[Excerpted passage — start]

Clouds of Sils Maria is the 2014 psychological drama film that dramatically reflects on fact, fiction, the commercialism of artistry by writer/director Olivier Assayas. Kristen Stewart co-stars as the personal assistant of Juliette Binoche, a terrifyingly focused actress, who is watching her legacy become usurped by the next generation of thespians: played by Chloë Grace Moretz.
A vintage taste. This movie has been very under-viewed. Assayas, who has enjoyed a prolific career in France, displays his affinity for absorbing and interpreting past masters (drawing equal inspiration from the French and Taiwanese New Wave). This film contains no frames that fail to serve the plot or character in some way or another and watching it is satisfying but is very slow work. Principal photography of Clouds of Sils Maria was shot on location in the titular village of Sils Maria, Switzerland as well as Zürich; Leipzig, Germany; and South Tyrol, Italy.

[Excerpted passage — finish]
[Records — start]

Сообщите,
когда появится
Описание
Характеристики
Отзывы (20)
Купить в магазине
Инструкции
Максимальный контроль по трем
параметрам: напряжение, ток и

[Records — finish]

Problems to solve:
(1) In the text about Clouds of Sils Maria, what backs up the claim that Assayas has an affinity for absorbing and interpreting past masters? Answer in one to three sentences.
(2) From the text about Clouds of Sils Maria, copy the part that opens with the words containing "A vintage taste." and closes with "South Tyrol, Italy.".

Problem solutions:
(1) The text says Assayas draws equal inspiration from the French and Taiwanese New Wave.

(2)
A vintage taste. This movie has been very under-viewed. Assayas, who has enjoyed a prolific career in France, displays his affinity for absorbing and interpreting past masters (drawing equal inspiration from the French and Taiwanese New Wave). This film contains no frames that fail to serve the plot or character in some way or another and watching it is satisfying but is very slow work. Principal photography of Clouds of Sils Maria was shot on location in the titular village of Sils Maria, Switzerland as well as Zürich; Leipzig, Germany; and South Tyrol, Italy.